Read through the lines below for the string "input" and copy each one that has it.

++++ Recorded data ++++

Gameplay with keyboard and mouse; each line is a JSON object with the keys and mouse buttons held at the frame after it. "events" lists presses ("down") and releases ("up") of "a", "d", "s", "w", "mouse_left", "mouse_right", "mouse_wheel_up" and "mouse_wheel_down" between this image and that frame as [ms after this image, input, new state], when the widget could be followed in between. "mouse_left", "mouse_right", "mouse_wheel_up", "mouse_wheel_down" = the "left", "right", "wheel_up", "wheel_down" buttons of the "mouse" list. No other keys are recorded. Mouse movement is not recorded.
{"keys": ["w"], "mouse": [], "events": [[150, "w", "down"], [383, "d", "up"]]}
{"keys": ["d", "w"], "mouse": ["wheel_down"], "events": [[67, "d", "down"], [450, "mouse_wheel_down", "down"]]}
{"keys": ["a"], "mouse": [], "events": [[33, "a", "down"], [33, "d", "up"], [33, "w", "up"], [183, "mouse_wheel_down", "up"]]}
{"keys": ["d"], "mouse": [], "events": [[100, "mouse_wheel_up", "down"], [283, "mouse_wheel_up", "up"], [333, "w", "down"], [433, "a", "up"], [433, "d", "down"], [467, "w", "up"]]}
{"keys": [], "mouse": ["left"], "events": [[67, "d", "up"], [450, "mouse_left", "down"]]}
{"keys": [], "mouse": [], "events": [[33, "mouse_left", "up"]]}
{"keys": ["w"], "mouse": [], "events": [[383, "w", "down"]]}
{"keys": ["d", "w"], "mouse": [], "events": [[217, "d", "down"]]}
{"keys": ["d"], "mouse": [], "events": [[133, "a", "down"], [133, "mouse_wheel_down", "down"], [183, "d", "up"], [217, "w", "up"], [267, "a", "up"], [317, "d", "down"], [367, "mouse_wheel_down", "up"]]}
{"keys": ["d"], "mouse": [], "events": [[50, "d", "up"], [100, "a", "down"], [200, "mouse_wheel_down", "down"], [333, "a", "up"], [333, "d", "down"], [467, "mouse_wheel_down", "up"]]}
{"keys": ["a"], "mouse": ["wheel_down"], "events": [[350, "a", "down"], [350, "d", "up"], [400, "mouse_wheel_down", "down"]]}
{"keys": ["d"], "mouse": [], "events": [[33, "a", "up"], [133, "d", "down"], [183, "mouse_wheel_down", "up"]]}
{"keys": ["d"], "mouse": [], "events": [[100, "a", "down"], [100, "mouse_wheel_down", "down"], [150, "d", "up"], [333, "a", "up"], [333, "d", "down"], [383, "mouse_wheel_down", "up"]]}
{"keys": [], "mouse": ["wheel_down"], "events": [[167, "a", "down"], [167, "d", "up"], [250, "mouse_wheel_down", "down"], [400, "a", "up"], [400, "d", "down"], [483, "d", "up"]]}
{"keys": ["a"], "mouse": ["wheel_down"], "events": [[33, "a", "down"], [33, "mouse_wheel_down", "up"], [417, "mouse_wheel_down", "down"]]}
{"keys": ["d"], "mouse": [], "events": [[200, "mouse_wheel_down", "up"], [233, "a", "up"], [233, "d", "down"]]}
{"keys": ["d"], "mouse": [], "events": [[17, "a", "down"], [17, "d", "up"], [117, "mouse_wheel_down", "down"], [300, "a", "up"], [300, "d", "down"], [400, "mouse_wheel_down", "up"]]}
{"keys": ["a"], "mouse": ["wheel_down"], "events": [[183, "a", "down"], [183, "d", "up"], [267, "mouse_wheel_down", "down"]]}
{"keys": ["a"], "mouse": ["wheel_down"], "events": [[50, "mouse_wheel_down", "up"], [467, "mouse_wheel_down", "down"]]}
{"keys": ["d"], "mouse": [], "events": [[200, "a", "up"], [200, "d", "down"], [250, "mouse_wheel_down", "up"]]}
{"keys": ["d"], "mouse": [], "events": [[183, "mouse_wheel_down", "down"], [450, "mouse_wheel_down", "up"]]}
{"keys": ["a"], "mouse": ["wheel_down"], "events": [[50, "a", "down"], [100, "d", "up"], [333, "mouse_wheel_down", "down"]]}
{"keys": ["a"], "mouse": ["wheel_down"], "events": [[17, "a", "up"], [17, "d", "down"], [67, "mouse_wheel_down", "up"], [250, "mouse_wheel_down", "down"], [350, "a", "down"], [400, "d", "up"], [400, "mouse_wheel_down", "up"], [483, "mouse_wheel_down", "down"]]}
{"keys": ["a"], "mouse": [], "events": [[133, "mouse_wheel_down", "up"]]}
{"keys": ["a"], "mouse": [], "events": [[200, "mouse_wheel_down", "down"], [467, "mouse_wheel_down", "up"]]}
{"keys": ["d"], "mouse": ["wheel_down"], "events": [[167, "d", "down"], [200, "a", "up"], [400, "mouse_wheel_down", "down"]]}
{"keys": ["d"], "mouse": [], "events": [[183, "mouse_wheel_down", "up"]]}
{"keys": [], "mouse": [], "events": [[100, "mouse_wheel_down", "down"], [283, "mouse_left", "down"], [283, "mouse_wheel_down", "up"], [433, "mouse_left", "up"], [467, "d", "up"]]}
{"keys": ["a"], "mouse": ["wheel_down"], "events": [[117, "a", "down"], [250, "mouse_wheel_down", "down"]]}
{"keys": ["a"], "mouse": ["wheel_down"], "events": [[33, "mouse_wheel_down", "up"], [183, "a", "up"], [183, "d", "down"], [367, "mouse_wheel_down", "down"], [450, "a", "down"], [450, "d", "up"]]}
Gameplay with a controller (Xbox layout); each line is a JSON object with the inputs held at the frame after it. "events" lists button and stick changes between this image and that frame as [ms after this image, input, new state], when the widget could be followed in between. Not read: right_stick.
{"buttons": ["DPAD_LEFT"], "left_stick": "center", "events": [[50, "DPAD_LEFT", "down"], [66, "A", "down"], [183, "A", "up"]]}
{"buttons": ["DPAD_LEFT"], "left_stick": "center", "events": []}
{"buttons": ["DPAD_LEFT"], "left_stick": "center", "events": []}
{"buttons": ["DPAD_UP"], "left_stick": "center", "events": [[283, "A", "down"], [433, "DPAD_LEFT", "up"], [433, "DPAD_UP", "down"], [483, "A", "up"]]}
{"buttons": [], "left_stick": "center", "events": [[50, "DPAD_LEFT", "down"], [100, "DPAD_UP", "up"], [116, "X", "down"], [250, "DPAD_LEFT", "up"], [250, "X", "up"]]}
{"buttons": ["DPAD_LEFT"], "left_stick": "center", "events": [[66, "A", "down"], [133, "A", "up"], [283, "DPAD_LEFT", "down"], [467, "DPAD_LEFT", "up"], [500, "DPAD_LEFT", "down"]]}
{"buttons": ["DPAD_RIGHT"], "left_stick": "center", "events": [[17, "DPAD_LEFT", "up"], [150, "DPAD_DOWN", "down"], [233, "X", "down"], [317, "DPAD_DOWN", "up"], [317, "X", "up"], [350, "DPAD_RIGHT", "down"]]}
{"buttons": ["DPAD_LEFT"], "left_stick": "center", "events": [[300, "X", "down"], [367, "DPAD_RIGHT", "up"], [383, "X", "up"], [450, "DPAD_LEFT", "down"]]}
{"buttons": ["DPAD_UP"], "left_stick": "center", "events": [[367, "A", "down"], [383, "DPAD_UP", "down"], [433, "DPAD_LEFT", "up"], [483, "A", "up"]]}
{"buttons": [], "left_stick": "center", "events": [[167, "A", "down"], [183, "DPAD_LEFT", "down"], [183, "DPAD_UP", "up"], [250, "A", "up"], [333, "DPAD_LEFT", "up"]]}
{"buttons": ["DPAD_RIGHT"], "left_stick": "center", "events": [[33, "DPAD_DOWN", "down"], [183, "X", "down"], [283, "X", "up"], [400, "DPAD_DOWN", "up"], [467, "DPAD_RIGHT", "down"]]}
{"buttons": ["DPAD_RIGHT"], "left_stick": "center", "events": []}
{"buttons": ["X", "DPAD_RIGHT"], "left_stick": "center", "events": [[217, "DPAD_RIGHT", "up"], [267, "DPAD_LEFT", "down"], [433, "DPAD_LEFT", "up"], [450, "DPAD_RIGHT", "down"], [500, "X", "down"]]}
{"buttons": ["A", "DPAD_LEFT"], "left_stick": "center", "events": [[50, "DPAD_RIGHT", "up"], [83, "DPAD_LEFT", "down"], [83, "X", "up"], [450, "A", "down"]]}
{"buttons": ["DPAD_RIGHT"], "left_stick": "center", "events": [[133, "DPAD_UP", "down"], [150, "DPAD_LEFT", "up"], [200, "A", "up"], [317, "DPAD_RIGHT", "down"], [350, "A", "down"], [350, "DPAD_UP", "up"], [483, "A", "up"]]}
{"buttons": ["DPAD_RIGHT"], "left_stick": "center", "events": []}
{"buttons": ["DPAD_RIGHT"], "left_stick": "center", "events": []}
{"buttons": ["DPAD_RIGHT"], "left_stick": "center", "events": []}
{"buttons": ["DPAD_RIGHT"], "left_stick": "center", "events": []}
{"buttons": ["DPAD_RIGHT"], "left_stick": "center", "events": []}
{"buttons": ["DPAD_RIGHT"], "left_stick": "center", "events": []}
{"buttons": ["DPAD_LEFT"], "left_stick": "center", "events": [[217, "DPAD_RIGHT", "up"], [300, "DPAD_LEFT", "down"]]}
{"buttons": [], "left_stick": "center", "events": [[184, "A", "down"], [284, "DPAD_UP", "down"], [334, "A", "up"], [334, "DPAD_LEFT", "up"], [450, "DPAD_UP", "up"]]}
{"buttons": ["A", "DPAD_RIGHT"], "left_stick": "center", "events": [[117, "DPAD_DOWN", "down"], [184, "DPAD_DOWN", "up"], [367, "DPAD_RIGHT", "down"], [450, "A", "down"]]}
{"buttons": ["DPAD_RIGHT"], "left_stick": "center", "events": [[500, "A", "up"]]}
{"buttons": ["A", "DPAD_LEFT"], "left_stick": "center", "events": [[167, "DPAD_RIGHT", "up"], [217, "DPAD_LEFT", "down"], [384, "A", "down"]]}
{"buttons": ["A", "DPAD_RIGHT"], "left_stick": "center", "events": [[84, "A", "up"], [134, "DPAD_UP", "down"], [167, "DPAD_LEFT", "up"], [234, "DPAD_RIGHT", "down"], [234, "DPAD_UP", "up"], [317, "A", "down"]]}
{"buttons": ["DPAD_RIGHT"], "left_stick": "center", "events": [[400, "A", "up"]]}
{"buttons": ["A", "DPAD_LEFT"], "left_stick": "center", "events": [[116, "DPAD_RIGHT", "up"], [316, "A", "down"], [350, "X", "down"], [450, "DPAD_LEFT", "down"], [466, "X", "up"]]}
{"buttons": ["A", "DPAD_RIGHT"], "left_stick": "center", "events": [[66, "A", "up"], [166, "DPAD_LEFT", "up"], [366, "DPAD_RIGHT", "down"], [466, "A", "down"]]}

++++

* The answer
Gameplay with keyboard and mouse; each line is a JSON object with the keys and mouse buttons held at the frame after it. "events" lists presses ("down") and releases ("up") of "a", "d", "s", "w", "mouse_left", "mouse_right", "mouse_wheel_up" and "mouse_wheel_down" between this image and that frame as [ms after this image, input, new state], when the widget could be followed in between. "mouse_left", "mouse_right", "mouse_wheel_up", "mouse_wheel_down" = the "left", "right", "wheel_up", "wheel_down" buttons of the "mouse" list. No other keys are recorded. Mouse movement is not recorded.
Gameplay with a controller (Xbox layout); each line is a JSON object with the inputs held at the frame after it. "events" lists button and stick changes between this image and that frame as [ms after this image, input, new state], when the widget could be followed in between. Not read: right_stick.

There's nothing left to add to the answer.